Section of Endocrinology, Diabetes and Metabolism, Department of Medicine, University and Azienda Ospedaliera Universitaria Integrata of Verona, Verona, Italy.
Division of Cardiology, ''IRCCS Sacro Cuore - Don Calabria'' Hospital, Negrar (VR), Italy.
Liver Int. 2019 Apr;39(4):758-769. doi: 10.1111/liv.14044. Epub 2019 Feb 7.
BACKGROUND & AIMS: Recent studies examined the association between non-alcoholic fatty liver disease (NAFLD) and risk of atrial fibrillation (AF) in adults, but the findings have been inconsistent. We provided a quantitative estimate of the magnitude of the association between NAFLD and risk of AF.
We searched publication databases using predefined keywords to identify observational studies (published up to December 14, 2018), in which NAFLD was diagnosed by biopsy, imaging or biochemistry and AF was diagnosed by medical history and electrocardiograms. Data from selected studies were extracted and meta-analysis was performed using random-effects modelling.

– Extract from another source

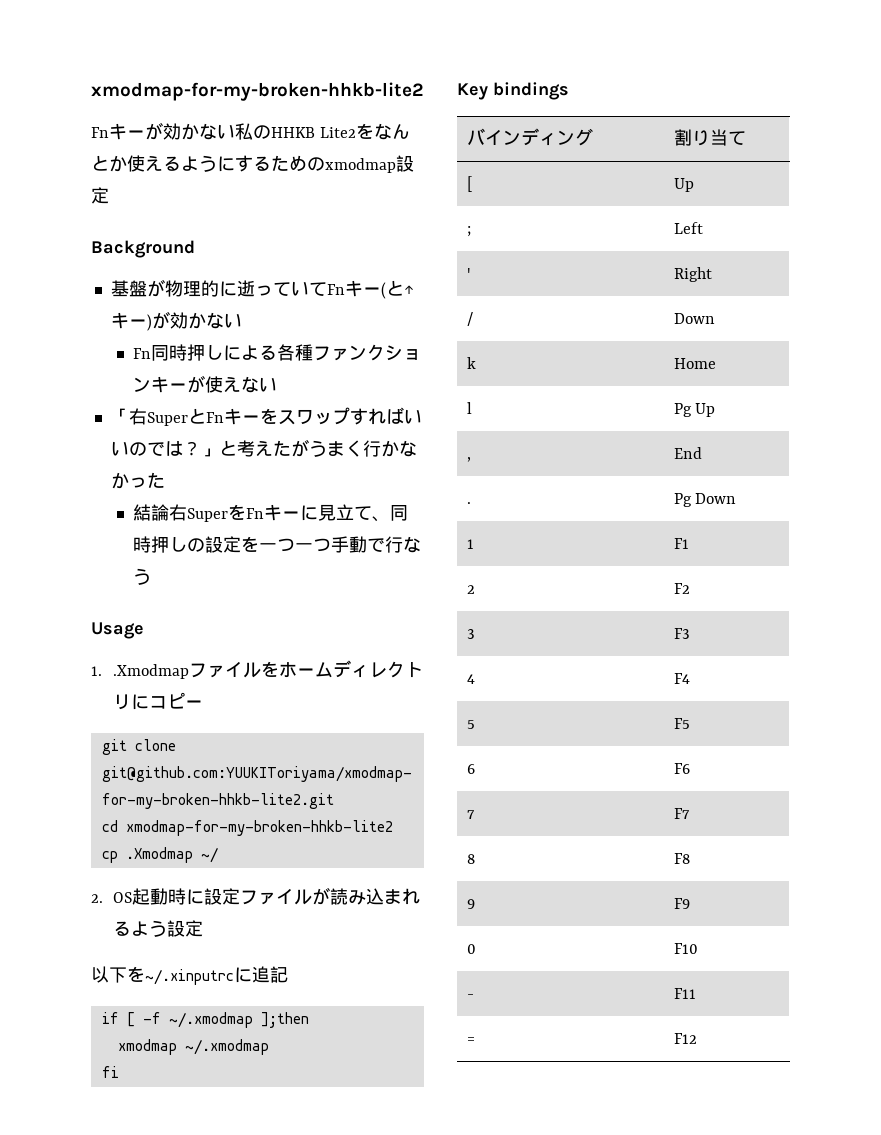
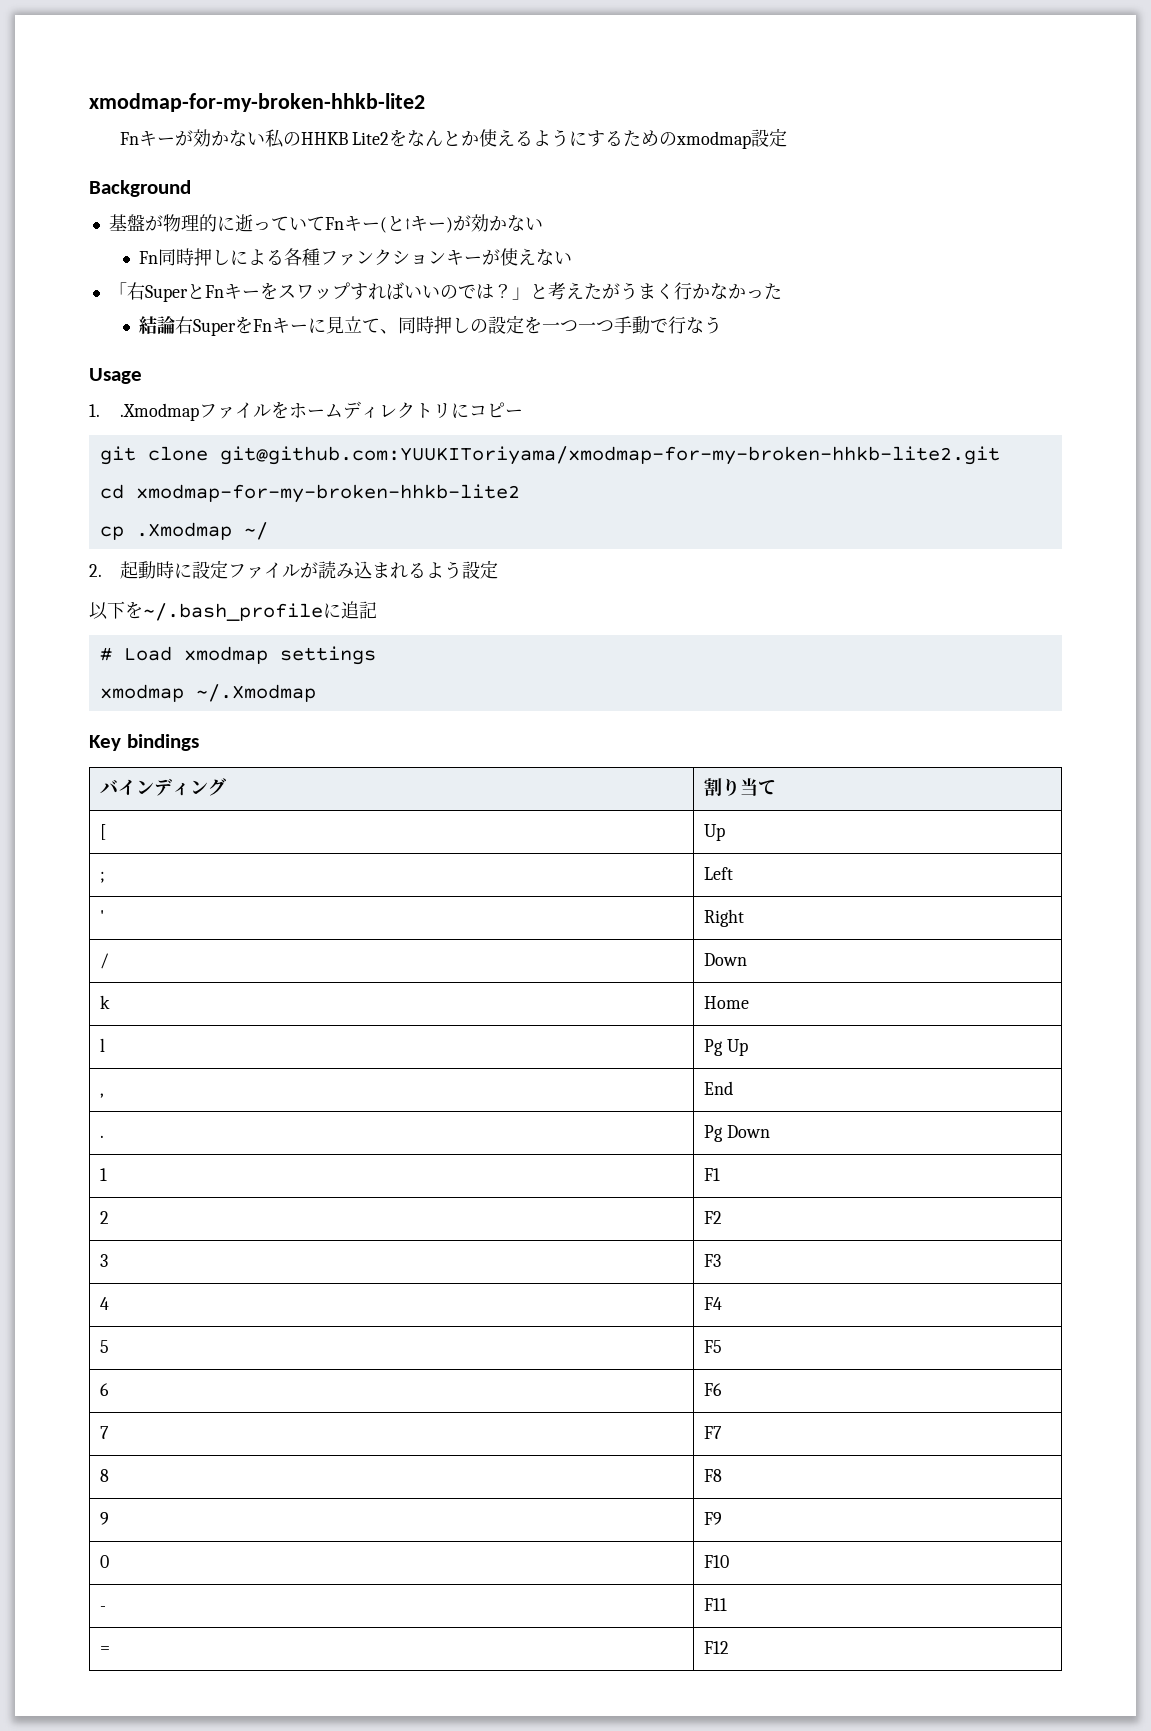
[113,892,133,903] OS -> (102, 570) none
[145,969,234,985] ~/.xinputrc -> [143,603,323,621] ~/.bash_profile
[101,1012,309,1028] [117,1039,269,1055] [101,1066,119,1078] if [ -f ~/.xmodmap ];then // xmodmap ~/.xmodmap // fi -> [99,646,376,665] [99,684,316,702] # Load xmodmap settings // xmodmap ~/.Xmodmap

Nine cross-sectional and longitudinal studies were included in the final analysis (n = 364 919 individuals). Meta-analysis of data from 5 cross-sectional studies showed that NAFLD was associated with an increased risk of prevalent AF (random-effects odds ratio 2.07, 95% CI 1.38-3.10; I = 54.7%), independent of age, sex, body mass index, hypertension and other common AF risk factors. This risk was particularly high among patients with established diabetes (n = 1 study; random-effects odds ratio 5.17, 95% CI 2.05-13.02). Meta-analysis of data from 4 longitudinal studies showed that NAFLD was independently associated with a 10-year increased risk of incident AF only in type 2 diabetic patients (n = 1 study; random-effects hazard ratio 4.96, 95% CI 1.42-17.28). Sensitivity analyses did not modify these findings. Funnel plots did not reveal significant publication bias.
NAFLD is associated with an increased risk of AF in middle-aged and elderly individuals (especially in those with type 2 diabetes). However, the observational design of the eligible studies does not allow for proving causality.
最近的研究检查了非酒精性脂肪性肝病(NAFLD)与成人心房颤动(AF)风险之间的关联,但结果不一致。我们提供了 NAFLD 与 AF 风险之间关联程度的定量估计。
我们使用预定的关键字搜索出版数据库,以确定观察性研究(截至 2018 年 12 月 14 日发表),其中 NAFLD 通过活检、影像学或生物化学诊断,AF 通过病史和心电图诊断。提取选定研究的数据,并使用随机效应模型进行荟萃分析。
最终分析纳入了 9 项横断面和纵向研究(n=364919 人)。对 5 项横断面研究数据的荟萃分析表明,NAFLD 与现患 AF 的风险增加相关(随机效应比值比 2.07,95%CI 1.38-3.10;I=54.7%),独立于年龄、性别、体重指数、高血压和其他常见 AF 危险因素。在患有既定糖尿病的患者中(n=1 项研究;随机效应比值比 5.17,95%CI 2.05-13.02),这种风险尤其高。对 4 项纵向研究数据的荟萃分析表明,仅在 2 型糖尿病患者中,NAFLD 与 10 年 AF 发病风险增加独立相关(n=1 项研究;随机效应风险比 4.96,95%CI 1.42-17.28)。敏感性分析没有改变这些发现。漏斗图未显示出显著的发表偏倚。
NAFLD 与中年和老年人的 AF 风险增加相关(尤其是 2 型糖尿病患者)。然而,合格研究的观察性设计不允许证明因果关系。